Turn every line of the listing below into a JSON list of strings, one string per line, skipping blank lines. Leave the pictures out.

[Start of EXTRACTED MATERIAL]

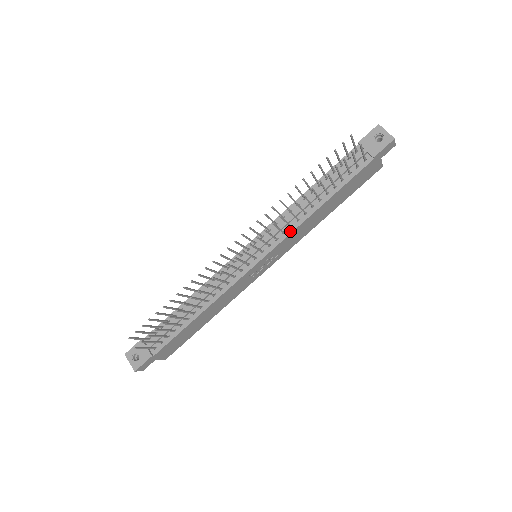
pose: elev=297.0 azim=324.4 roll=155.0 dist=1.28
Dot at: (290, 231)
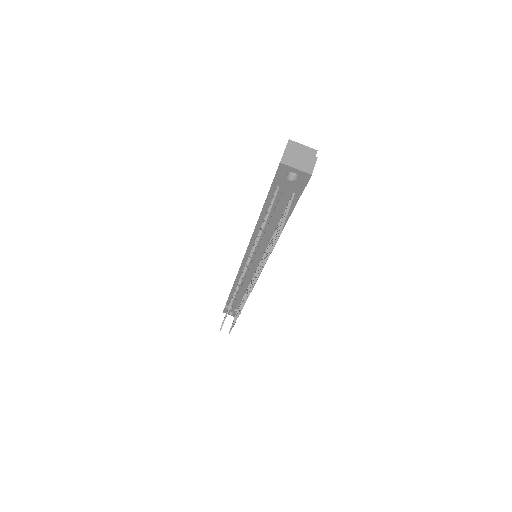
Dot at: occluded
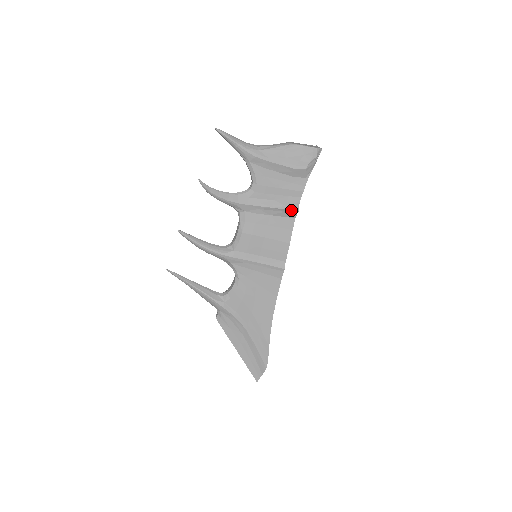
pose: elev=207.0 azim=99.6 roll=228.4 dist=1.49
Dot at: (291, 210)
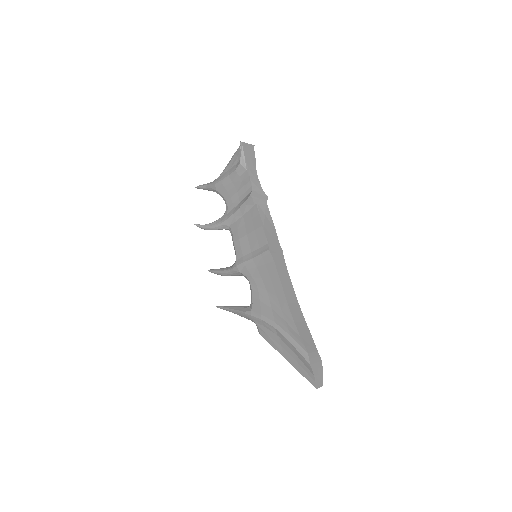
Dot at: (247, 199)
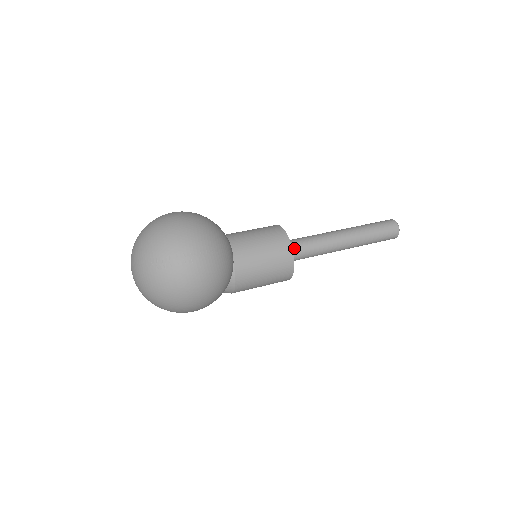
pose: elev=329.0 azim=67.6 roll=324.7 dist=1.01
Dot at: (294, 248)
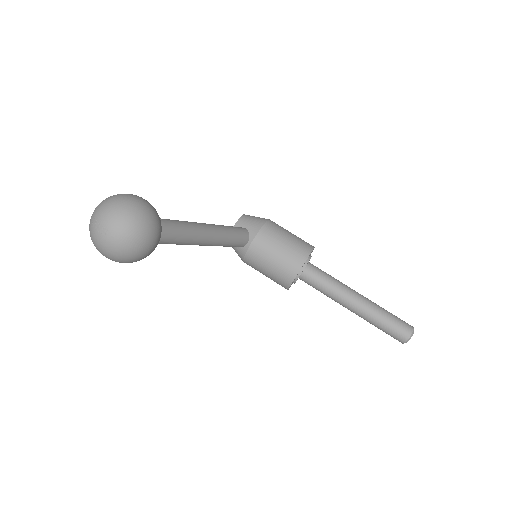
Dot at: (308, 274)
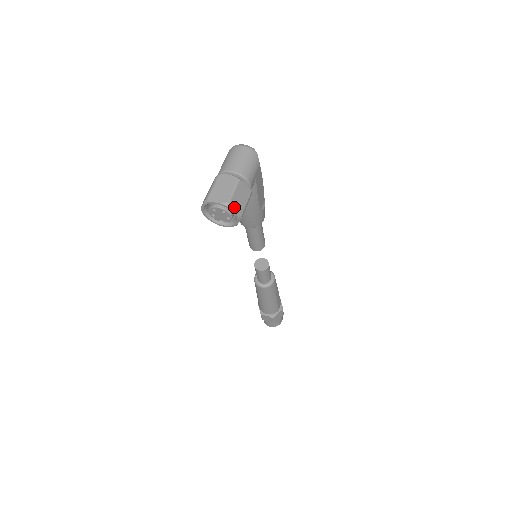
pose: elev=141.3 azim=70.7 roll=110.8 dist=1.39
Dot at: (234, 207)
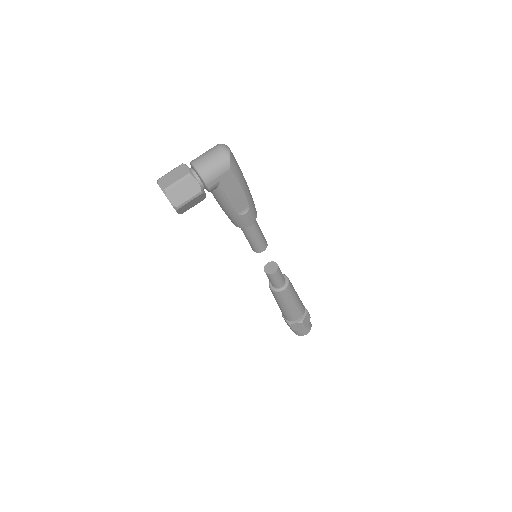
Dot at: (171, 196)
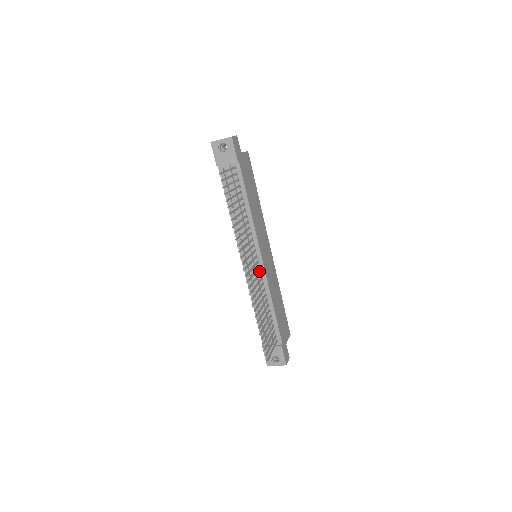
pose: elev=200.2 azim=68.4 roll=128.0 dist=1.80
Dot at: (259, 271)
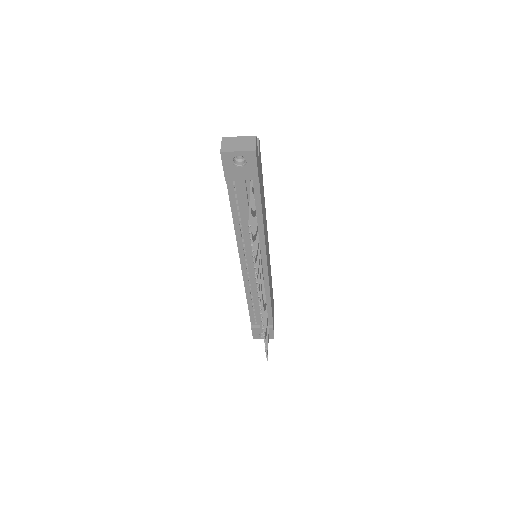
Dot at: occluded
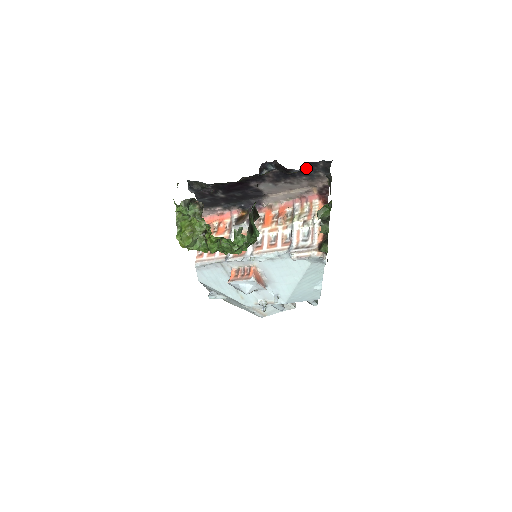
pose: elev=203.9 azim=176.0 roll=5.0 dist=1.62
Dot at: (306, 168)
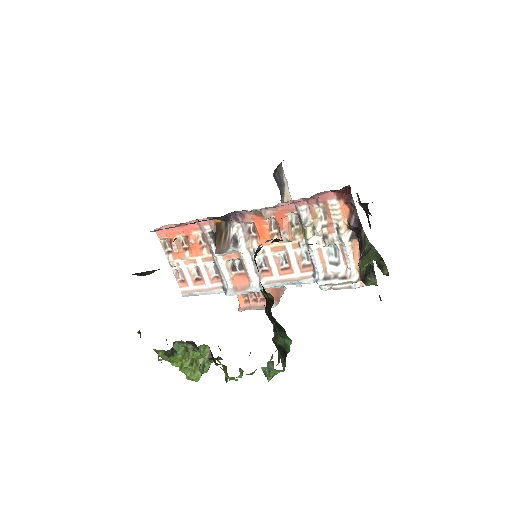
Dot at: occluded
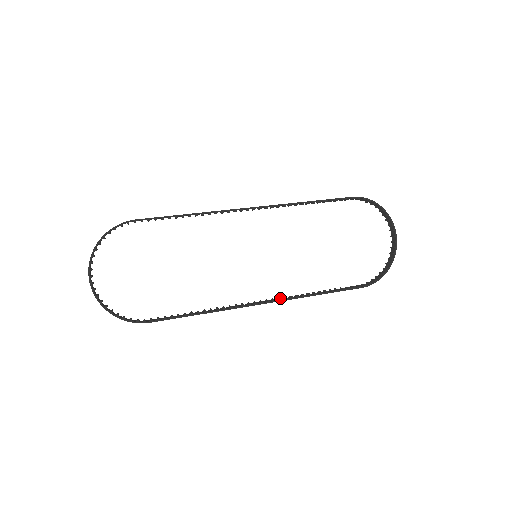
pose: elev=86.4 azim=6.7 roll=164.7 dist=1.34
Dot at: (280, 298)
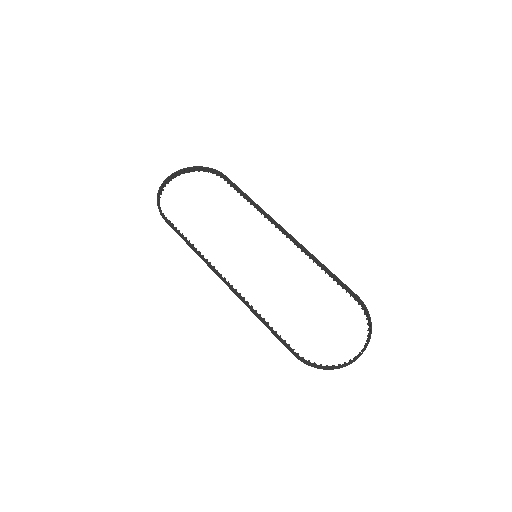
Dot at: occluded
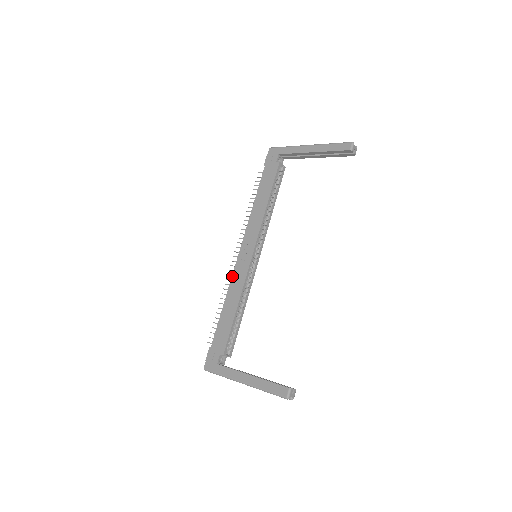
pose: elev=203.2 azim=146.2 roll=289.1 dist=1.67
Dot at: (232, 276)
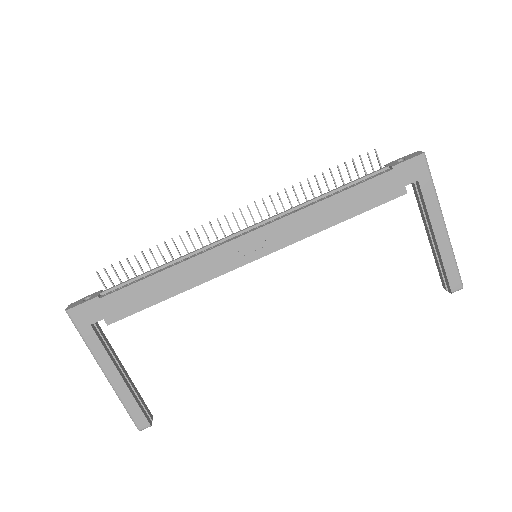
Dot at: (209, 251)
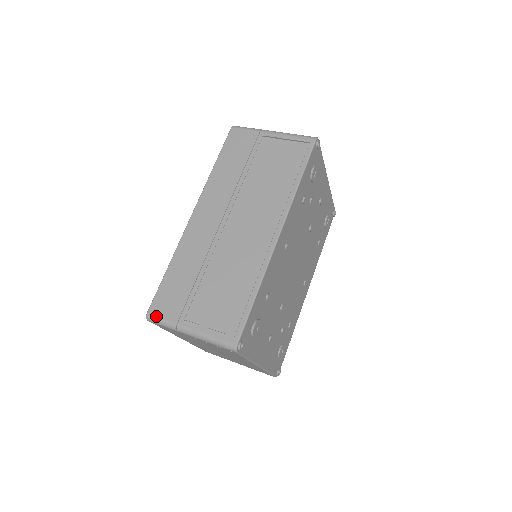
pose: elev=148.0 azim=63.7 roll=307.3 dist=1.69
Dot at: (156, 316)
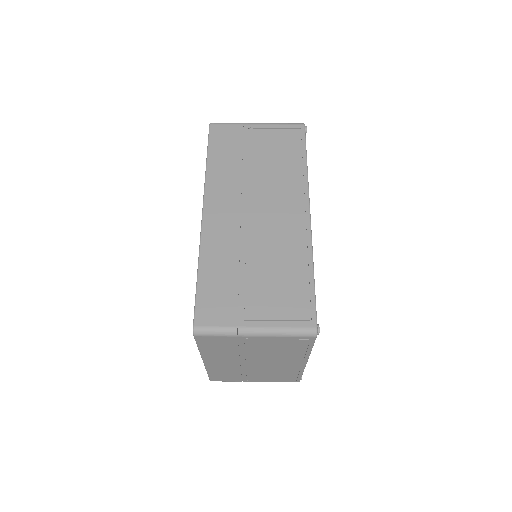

[End of EXTRACTED MATERIAL]

COMPLETE RESPONSE:
[
  "pose: elev=297.0 azim=324.4 roll=155.0 dist=1.28",
  "Dot at: (290, 231)",
  "Dot at: occluded",
  "pose: elev=207.0 azim=99.6 roll=228.4 dist=1.49",
  "Dot at: (291, 210)",
  "Dot at: (247, 199)",
  "pose: elev=329.0 azim=67.6 roll=324.7 dist=1.01",
  "Dot at: (294, 248)",
  "Dot at: (308, 274)",
  "pose: elev=141.3 azim=70.7 roll=110.8 dist=1.39",
  "Dot at: (234, 207)",
  "Dot at: (171, 196)",
  "pose: elev=200.2 azim=68.4 roll=128.0 dist=1.80",
  "Dot at: (259, 271)",
  "Dot at: occluded",
  "pose: elev=203.9 azim=176.0 roll=5.0 dist=1.62",
  "Dot at: (306, 168)",
  "Dot at: occluded",
  "pose: elev=86.4 azim=6.7 roll=164.7 dist=1.34",
  "Dot at: (280, 298)",
  "Dot at: occluded",
  "pose: elev=203.2 azim=146.2 roll=289.1 dist=1.67",
  "Dot at: (232, 276)",
  "Dot at: (209, 251)",
  "pose: elev=148.0 azim=63.7 roll=307.3 dist=1.69",
  "Dot at: (156, 316)"
]